BALDWIN: Yes, they're calling for all this transparency, yet he's not reading the transcripts?

LEWIS: Yes, I guess he's afraid of where the evidence may take him if he actually reads it.

It's just -- it's stunning.

BALDWIN: Matt Lewis, thank you. Good chat.

LEWIS: Thank you.

BALDWIN: Back to our breaking news.

The transcript just released from this key State Department official's testimony to Congress, we will bring you the most important sections as we read it.



BALDWIN: All right, we're following breaking news.

The House impeachment inquiry just released another batch of witness testimony, this time from George Kent, the deputy assistant secretary of state for European and Eurasian affairs. We know he felt sort of cut out of decisions regarding Ukraine. Jim Baker is back with me.

And, Jim, let's just -- I have just little, little nuggets. So let me just read this to you.

This is from Manu Raju up on the Hill, that Kent offers more corroboration that Gordon Sondland, the E.U. ambassador, asked Marie Yovanovitch, the ousted ambassador to write a -- quote -- "tweet declaring full support for the foreign policy of President Trump, which Kent said was an ask for her to defend herself, as opposed to having the State Department defend her."

Right. We talked about this the other day, but actually seeing this now in the testimony, that that was Gordon Sondland's solution, was to have Yovanovitch tweet this public support, right?

Of course, of all ways to speak to the president of the United States, is via Twitter. And so this is corroborating what we heard from Gordon Sondland. What do you think about that?

BAKER: Well, I mean, it's just -- it's bizarre. It's not normal. It is just the strangest sort of management structure I have ever heard of.

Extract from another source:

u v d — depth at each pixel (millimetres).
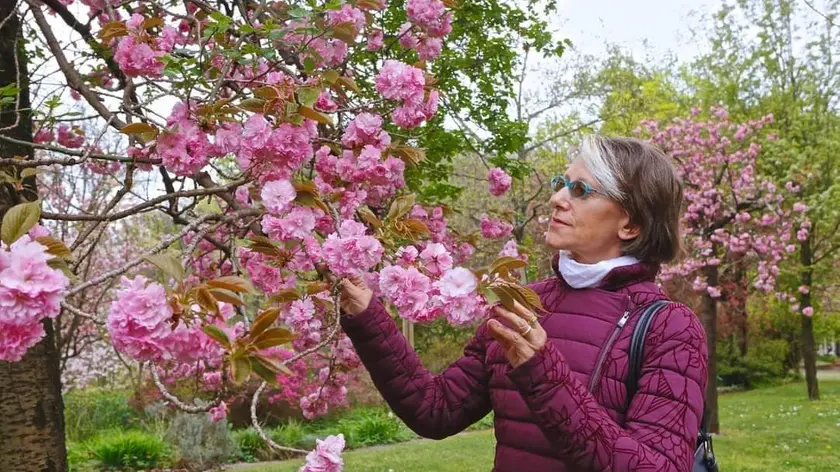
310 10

I mean, I guess, just thinking about this whole situation and how the administration has managed both the personnel and the policy with respect to Ukraine, I thought one of the benefits we were to get from a business person president was good, solid management.

And this does not look like that, either from a substantive perspective, how they were developing the policy, how they were handling relationships with the government of Ukraine, and then how they managed their people, who knew what, it was just confusion.

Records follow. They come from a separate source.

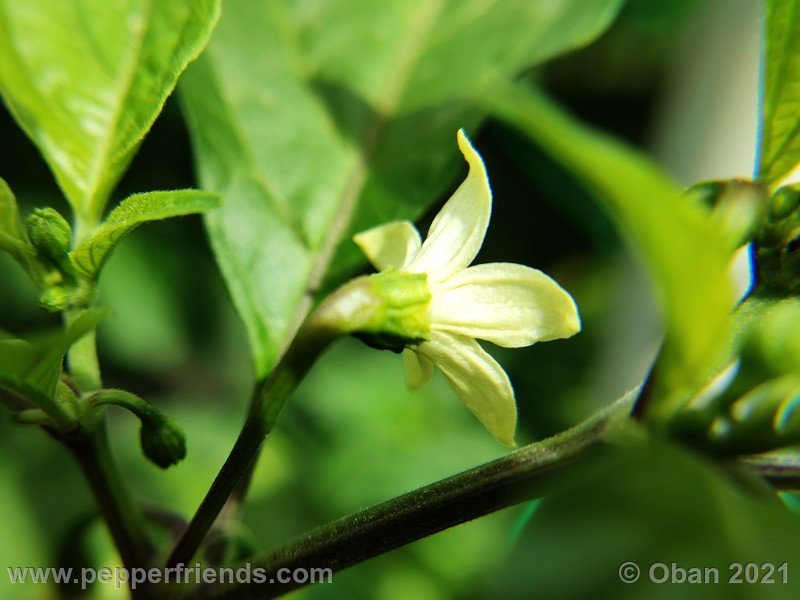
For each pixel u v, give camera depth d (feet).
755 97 0.66
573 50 0.40
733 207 0.25
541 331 0.29
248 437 0.28
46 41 0.32
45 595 0.41
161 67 0.31
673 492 0.23
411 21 0.42
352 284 0.28
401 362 0.84
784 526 0.23
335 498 0.75
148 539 0.31
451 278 0.29
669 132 0.72
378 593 0.64
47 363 0.26
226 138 0.38
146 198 0.27
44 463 0.61
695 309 0.22
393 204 0.38
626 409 0.26
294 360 0.28
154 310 0.77
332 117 0.40
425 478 0.76
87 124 0.32
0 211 0.28
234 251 0.36
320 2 0.42
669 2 0.61
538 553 0.23
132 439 0.71
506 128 0.52
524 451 0.27
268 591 0.29
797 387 0.24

This kind of personnel thing, tweeting out something to placate the president to make him happy in order to keep your job is just bizarre and inappropriate.

BALDWIN: OK, here's the second. Here's the second nugget, Jim.

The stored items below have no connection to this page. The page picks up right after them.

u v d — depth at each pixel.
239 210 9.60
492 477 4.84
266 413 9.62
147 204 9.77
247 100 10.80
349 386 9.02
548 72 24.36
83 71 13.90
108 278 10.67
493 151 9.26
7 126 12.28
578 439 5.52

The headline is, Kent says Volker reached out to Giuliani because he -- quote, unquote -- "had influence over President Trump's thinking on Ukraine."

One of the quotes is: "And I think, by that moment in time, that was self-evident to anyone who was working on the issues, and, therefore, it made sense to try to engage the mayor," meaning that Rudy Giuliani had influence on President Trump on all things Ukraine.

And, again, this just -- as we have had so many conversations, Jim, just about how it was Giuliani, it was Giuliani who was seemingly running the show or putting these ideas in the president's head with regard to Ukraine and dot, dot, dot.

It was the president's personal attorney.

BAKER: Exactly.

It was the president's personal attorney, and it was -- it seems that it was clear to everybody who was working on this issue, as more testimony comes out, that Mr. Giuliani played a central role in running the United States foreign policy with respect -- with respect to Ukraine.